提供テキスト:

****

忙しい朝についで掃除をやめる 決断を減らしてゆとりを作る暮らし最適化ルーティン
朝、カーテンを開けたときの静かな光と、まだ冷たい空気。その心地よさを味わう間もなく、目についた汚れを落とそうと手を動かしてしまうことはないでしょうか。'ついでにここもきれいにしておこう'という小さな親切心が、実は朝の貴重なエネルギーを静かに削り取っています。
私たちは1日に何度も決断を下しています。朝のついで掃除をやめることは、単に家事をサボることではありません。一日の始まりに生じる不要な選択肢を排除し、脳の疲労を防ぐための積極的な選択です。
『ついで掃除』が朝の脳を疲弊させる理由
洗面台を使ったついでに鏡を拭く、トイレに入ったついでに床を磨く。一見すると効率的に思えるこれらの行動は、実は脳にマルチタスクを強いています。
'今、これをやるべきか' 'どれくらい丁寧にやるべきか' という微細な判断が、無意識のうちに選択疲労を蓄積させていくのです。特に、画面に向き合う時間が長く、日常的に多くの情報に触れている人にとって、朝一番の脳は最もクリアで保護されるべき領域です。そこに突発的なタスクを割り込ませる必要はありません。
ついで掃除を重ねるほど、朝の時間は細切れになり、自分のペースを取り戻すのが難しくなります。まずは、朝の空間に漂う'きれいにしなければならない'というプレッシャーから距離を置くことが大切です。
掃除は『決めた時間』にだけ行うルール
朝のついで掃除をやめるための最も簡単な方法は、掃除の時間を完全に固定し、それ以外の時間は何があっても無視することです。

例えば、掃除は週末の午前中、あるいは平日の夜の10分間だけと決めてしまいます。朝、汚れが目に入ったとしても、'今は掃除の時間ではない'と自分に言い聞かせ、そのまま通り過ぎる練習をします。
最初は汚れが気になるかもしれませんが、数日も経てば、その状態に慣れていく自分に気づくはずです。反応しないという選択肢を持つことで、朝のルーティンは驚くほどシンプルになり、一定のペースを保ちやすくなります。
選択肢を狭めることで得られる、静かな時間
何かを新しく始めることよりも、今やっている何かをやめることの方が、暮らしに確実な余白をもたらしてくれます。
朝のついで掃除を手放すことで、あなたの朝には静かな空白が生まれます。その時間は、ただお茶を飲むためだけに使ってもいいし、ぼんやりと外を眺めるためだけに使っても構いません。完璧な美しさを維持することよりも、自分の心の安定を優先する。そんな静かな選択を、自分自身に許してみてはいかがでしょうか。

****

提供項目:
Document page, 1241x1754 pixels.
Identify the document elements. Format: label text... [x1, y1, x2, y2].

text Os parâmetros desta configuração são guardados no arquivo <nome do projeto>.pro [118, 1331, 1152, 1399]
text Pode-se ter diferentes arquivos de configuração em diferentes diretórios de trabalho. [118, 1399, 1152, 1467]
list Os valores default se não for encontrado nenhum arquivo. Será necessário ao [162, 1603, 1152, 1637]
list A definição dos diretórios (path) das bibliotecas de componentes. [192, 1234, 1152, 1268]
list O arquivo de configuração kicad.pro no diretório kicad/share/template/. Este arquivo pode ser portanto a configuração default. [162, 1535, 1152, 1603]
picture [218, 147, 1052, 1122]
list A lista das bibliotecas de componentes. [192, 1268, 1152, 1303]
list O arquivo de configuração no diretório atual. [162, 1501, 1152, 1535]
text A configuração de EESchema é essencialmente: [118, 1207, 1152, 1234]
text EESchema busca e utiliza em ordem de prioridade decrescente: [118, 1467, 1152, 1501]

****

取り組む課題:
1. 提供テキストでは、朝のついで掃除をやめるための最も簡単な方法は何だとされていますか？
2. 次の (a)〜(c) はそれぞれ提供テキストの内容と一致しますか？ はい・いいえで答え、判断の根拠となる本文の言葉を正確に引用してください。
(a) 掃除の時間を決める例として、週末の午前中が挙げられている。
(b) ついで掃除は脳にマルチタスクを強いると述べられている。
(c) 何かを新しく始めることの方が、何かをやめることよりも暮らしに余白をもたらすと述べられている。
3. 提供テキストの冒頭のタイトルを除き、本文中の小見出しをすべて挙げてください。
これらの項目は、提供テキストとは別の出典から取られたものです。

解答一覧:
1. 掃除の時間を完全に固定し、それ以外の時間は何があっても無視することです。

2.
(a) はい。「掃除は週末の午前中、あるいは平日の夜の10分間だけと決めてしまいます」
(b) はい。「実は脳にマルチタスクを強いています」
(c) いいえ。「何かを新しく始めることよりも、今やっている何かをやめることの方が、暮らしに確実な余白をもたらしてくれます」

3.
- 『ついで掃除』が朝の脳を疲弊させる理由
- 掃除は『決めた時間』にだけ行うルール
- 選択肢を狭めることで得られる、静かな時間